Just about every Wilbraham & Monson Academy student who has ever taken Advanced Placement U.S. History with Mr. Gary Cook would likely say the course was challenging.
How's this for a challenge – try reading 1,200 essays in seven days.
For at least the sixth year in a row, Mr. Cook served as a reader for the College Board's AP U.S. History National Exam, where he read ... yup ... 1,200 essays, including 216 in one day.
"It's grueling, but it has its rewards," said Mr. Cook, who volunteered to be a table leader for the second straight year. The 2017 essays were read in Tampa, Fla., in early June.

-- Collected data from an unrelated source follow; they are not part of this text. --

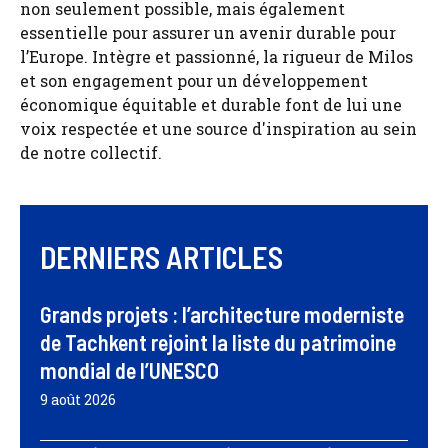
non seulement possible, mais également
essentielle pour assurer un avenir durable pour
l’Europe. Intègre et passionné, la rigueur de Milos
et son engagement pour un développement
économique équitable et durable font de lui une
voix respectée et une source d'inspiration au sein
de notre collectif.
DERNIERS ARTICLES
Grands projets : l’architecture moderniste
de Tachkent rejoint la liste du patrimoine
mondial de l’UNESCO
9 août 2026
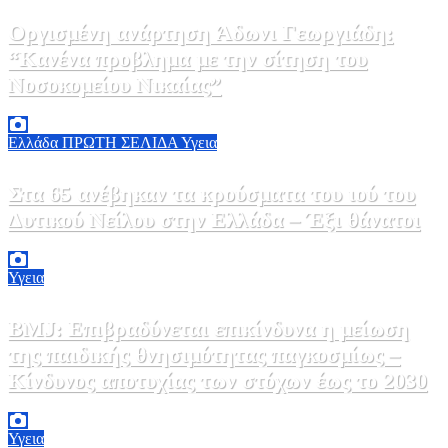
Οργισμένη ανάρτηση Άδωνι Γεωργιάδη:
“Κανένα προβλημα με την σίτηση του
Νοσοκομείου Νικαίας”
7 Αυγούστου, 2026 11:30
0
Ελλάδα
ΠΡΩΤΗ ΣΕΛΙΔΑ
Υγεια
Στα 65 ανέβηκαν τα κρούσματα του ιού του
Δυτικού Νείλου στην Ελλάδα – Έξι θάνατοι
6 Αυγούστου, 2026 09:45
0
Υγεια
BMJ: Επιβραδύνεται επικίνδυνα η μείωση
της παιδικής θνησιμότητας παγκοσμίως –
Κίνδυνος αποτυχίας των στόχων έως το 2030
5 Αυγούστου, 2026 21:00
3
Υγεια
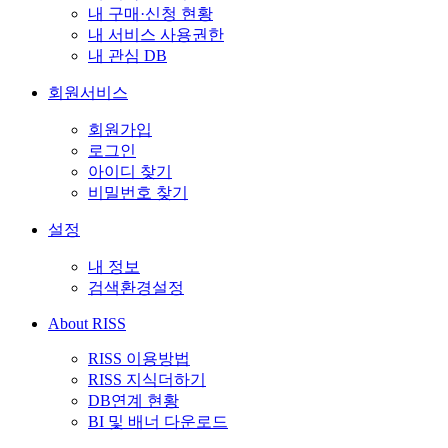
내 구매·신청 현황
내 서비스 사용권한
내 관심 DB
회원서비스
회원가입
로그인
아이디 찾기
비밀번호 찾기
설정
내 정보
검색환경설정
About RISS
RISS 이용방법
RISS 지식더하기
DB연계 현황
BI 및 배너 다운로드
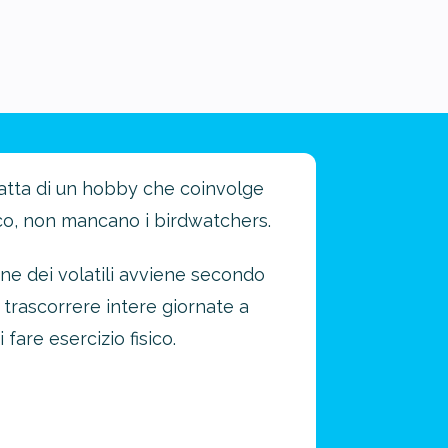
tratta di un hobby che coinvolge
tico, non mancano i birdwatchers.
one dei volatili avviene secondo
 trascorrere intere giornate a
fare esercizio fisico.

The grueling part is the time and effort. Starting on June 3, for nine hours a day, with a one-hour break, Gary and the other readers examined roughly 500,000 essays.
"The mandate is to give every student a fair read, and that's the biggest challenge," Mr. Cook explained. "On Day Five when you're gassed at 3 o'clock in the afternoon, can you give that essay a fair read? That's the challenge.

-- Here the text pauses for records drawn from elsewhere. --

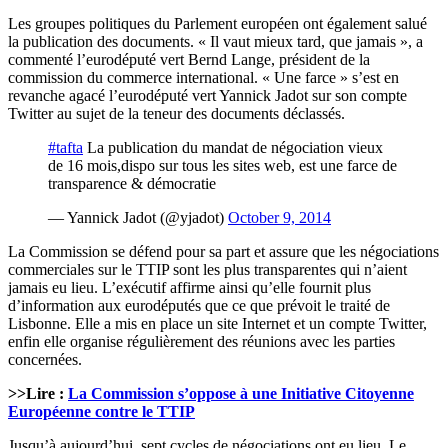
Les groupes politiques du Parlement européen ont également salué
la publication des documents. « Il vaut mieux tard, que jamais », a
commenté l’eurodéputé vert Bernd Lange, président de la
commission du commerce international. « Une farce » s’est en
revanche agacé l’eurodéputé vert Yannick Jadot sur son compte
Twitter au sujet de la teneur des documents déclassés.
#tafta
La publication du mandat de négociation vieux
de 16 mois,dispo sur tous les sites web, est une farce de
transparence & démocratie
— Yannick Jadot (@yjadot)
October 9, 2014
La Commission se défend pour sa part et assure que les négociations
commerciales sur le TTIP sont les plus transparentes qui n’aient
jamais eu lieu. L’exécutif affirme ainsi qu’elle fournit plus
d’information aux eurodéputés que ce que prévoit le traité de
Lisbonne. Elle a mis en place un site Internet et un compte Twitter,
enfin elle organise régulièrement des réunions avec les parties
concernées.
>>Lire :
La Commission s’oppose à une Initiative Citoyenne
Européenne contre le TTIP
Jusqu’à aujourd’hui, sept cycles de négociations ont eu lieu. Le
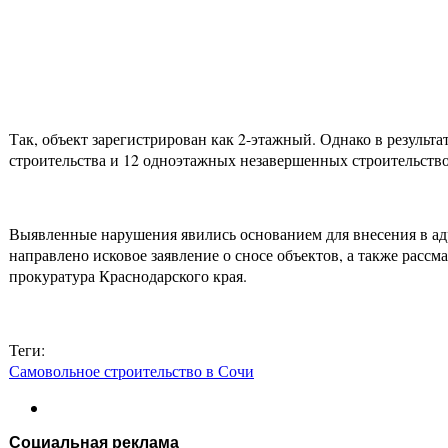
Так, объект зарегистрирован как 2-этажный. Однако в результ
строительства и 12 одноэтажных незавершенных строительство
Выявленные нарушения явились основанием для внесения в адр
направлено исковое заявление о сносе объектов, а также рассм
прокуратура Краснодарского края.
Теги:
Самовольное строительство в Сочи
Социальная реклама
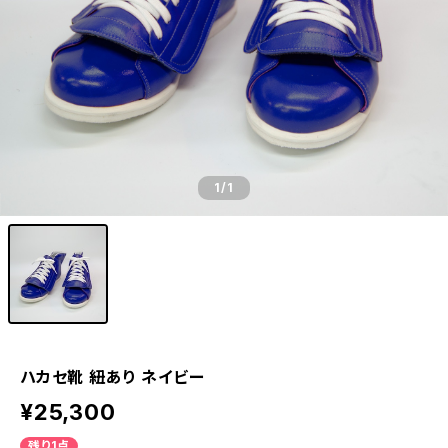
1
/1
ハカセ靴 紐あり ネイビー
¥25,300
残り1点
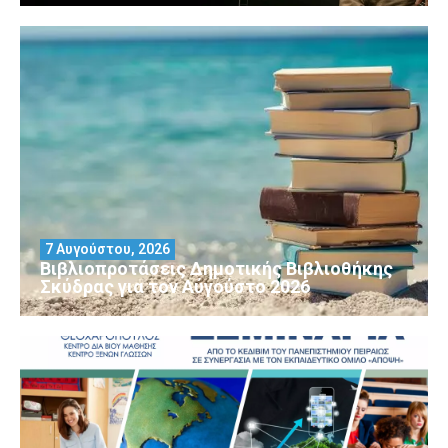
7 Αυγούστου, 2026
Βιβλιοπροτάσεις Δημοτικής Βιβλιοθήκης
Σκύδρας για τον Αύγούστο 2026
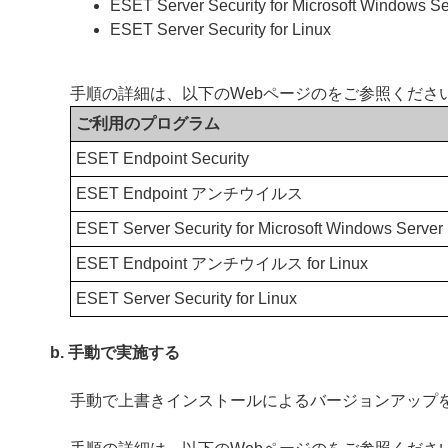
ESET Server Security for Microsoft Windows Se
ESET Server Security for Linux
手順の詳細は、以下のWebページのをご参照くださ
ご利用のプログラム
ESET Endpoint Security
ESET Endpoint アンチウイルス
ESET Server Security for Microsoft Windows Server
ESET Endpoint アンチウイルス for Linux
ESET Server Security for Linux
b. 手動で実施する
手動で上書きインストールによるバージョンアップ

"I think by and large you do it. You get well trained on the rubric, and as you get more familiar with the essays and what the students will be writing, you get into the zone and can crank out essays. But there's lots of caffeine and lots of candy."

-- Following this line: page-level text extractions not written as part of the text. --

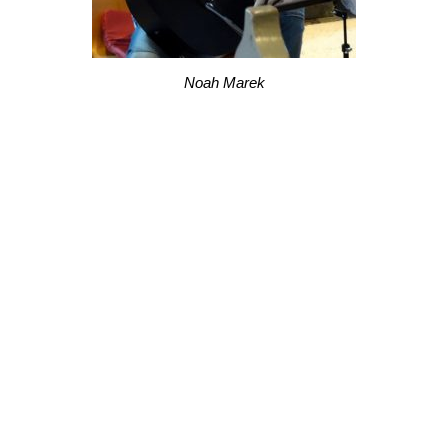
Noah Marek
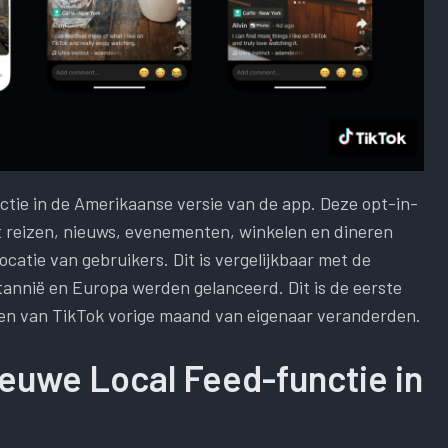
ctie in de Amerikaanse versie van de app. Deze opt-in-
t reizen, nieuws, evenementen, winkelen en dineren
catie van gebruikers. Dit is vergelijkbaar met de
tannië en Europa werden gelanceerd. Dit is de eerste
ten van TikTok vorige maand van eigenaar veranderden.
ieuwe Local Feed-functie in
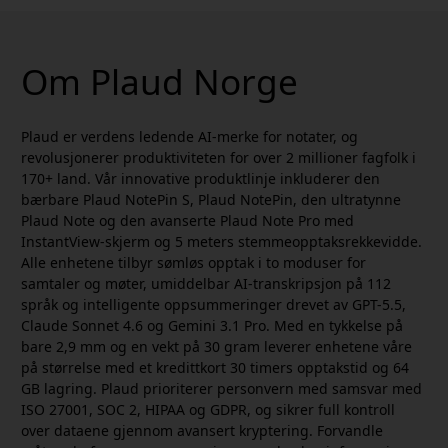
Om Plaud Norge
Plaud er verdens ledende AI-merke for notater, og
revolusjonerer produktiviteten for over 2 millioner fagfolk i
170+ land. Vår innovative produktlinje inkluderer den
bærbare Plaud NotePin S, Plaud NotePin, den ultratynne
Plaud Note og den avanserte Plaud Note Pro med
InstantView-skjerm og 5 meters stemmeopptaksrekkevidde.
Alle enhetene tilbyr sømløs opptak i to moduser for
samtaler og møter, umiddelbar AI-transkripsjon på 112
språk og intelligente oppsummeringer drevet av GPT-5.5,
Claude Sonnet 4.6 og Gemini 3.1 Pro. Med en tykkelse på
bare 2,9 mm og en vekt på 30 gram leverer enhetene våre
på størrelse med et kredittkort 30 timers opptakstid og 64
GB lagring. Plaud prioriterer personvern med samsvar med
ISO 27001, SOC 2, HIPAA og GDPR, og sikrer full kontroll
over dataene gjennom avansert kryptering. Forvandle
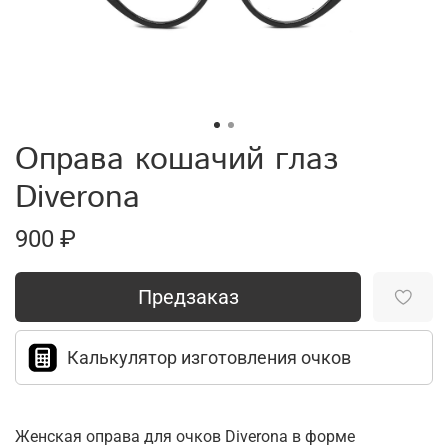
Оправа кошачий глаз
Diverona
900 ₽
Предзаказ
Калькулятор изготовления очков
Женская оправа для очков Diverona в форме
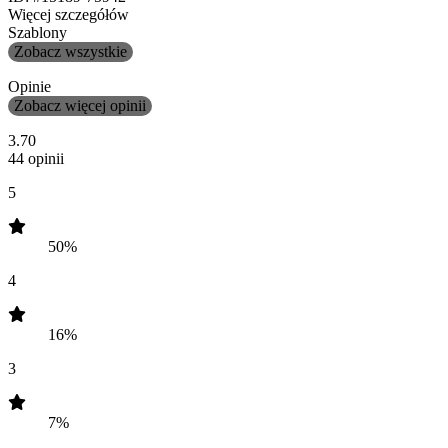
Więcej szczegółów
Szablony
Zobacz wszystkie
Opinie
Zobacz więcej opinii
3.70
44 opinii
5
50%
4
16%
3
7%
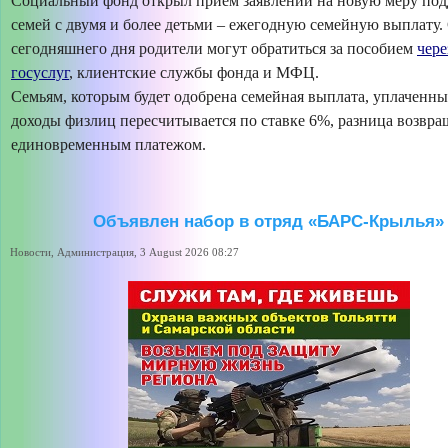
Социальный фонд открыл прием заявлений на новую меру под
семей с двумя и более детьми – ежегодную семейную выплату.
сегодняшнего дня родители могут обратиться за пособием
чере
госуслуг
, клиентские службы фонда и МФЦ.
Семьям, которым будет одобрена семейная выплата, уплаченны
доходы физлиц пересчитывается по ставке 6%, разница возвра
единовременным платежом.
Объявлен набор в отряд «БАРС-Крылья»
Новости, Администрация, 3 August 2026 08:27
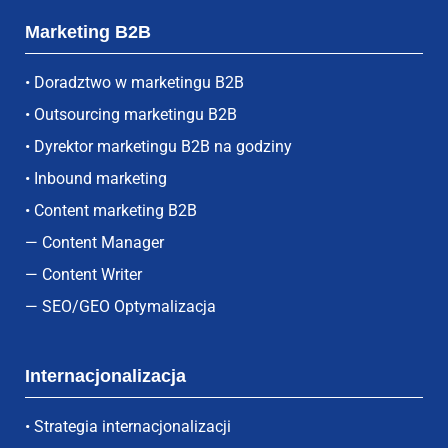
Marketing B2B
• Doradztwo w marketingu B2B
• Outsourcing marketingu B2B
• Dyrektor marketingu B2B na godziny
• Inbound marketing
• Content marketing B2B
— Content Manager
— Content Writer
— SEO/GEO Optymalizacja
Internacjonalizacja
• Strategia internacjonalizacji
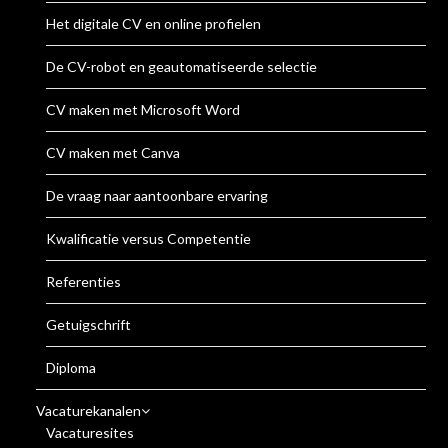
Het digitale CV en online profielen
De CV-robot en geautomatiseerde selectie
CV maken met Microsoft Word
CV maken met Canva
De vraag naar aantoonbare ervaring
Kwalificatie versus Competentie
Referenties
Getuigschrift
Diploma
Vacaturekanalen
Vacaturesites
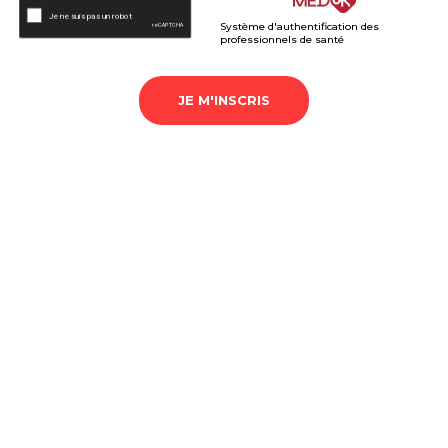
Système d'authentification des
professionnels de santé
JE M'INSCRIS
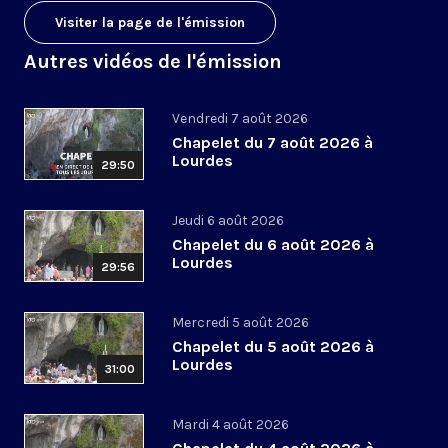
Visiter la page de l'émission
Autres vidéos de l'émission
Vendredi 7 août 2026
Chapelet du 7 août 2026 à
Lourdes
29:50
Jeudi 6 août 2026
Chapelet du 6 août 2026 à
Lourdes
29:56
Mercredi 5 août 2026
Chapelet du 5 août 2026 à
Lourdes
31:00
Mardi 4 août 2026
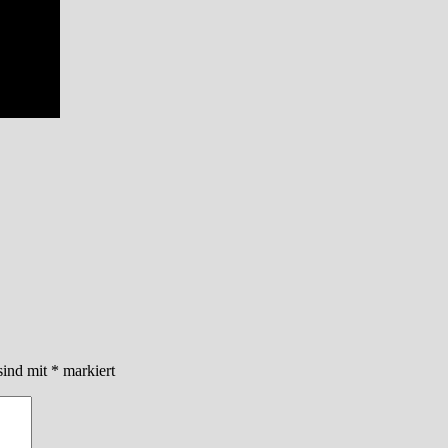
sind mit
*
markiert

Mr. Cook said the opportunity to meet other people who share a passion for U.S. History, as well as the chance to bring relevant information back to his WMA students, is too much for him to pass up and worth the week's monumental effort.
"I'm sitting at a table with people much more experienced than I am," Mr. Cook said. "We had people from nine different states at the table. I was surrounded by people who love U.S. History.
"But I think the most important reason is I get to bring it back to the students here and it reaffirms a lot of the work I do here with them. I think I've always had a sense of what makes a good historical essay, but this reinforces what I want the students to do, and I pick up a couple tweaks here and there that will benefit them."
While in Florida, Mr. Cook also had dinner with former WMA Boys' Soccer Coach Mike Parsons, who preceded Mr. Cook's 35 seasons as coach.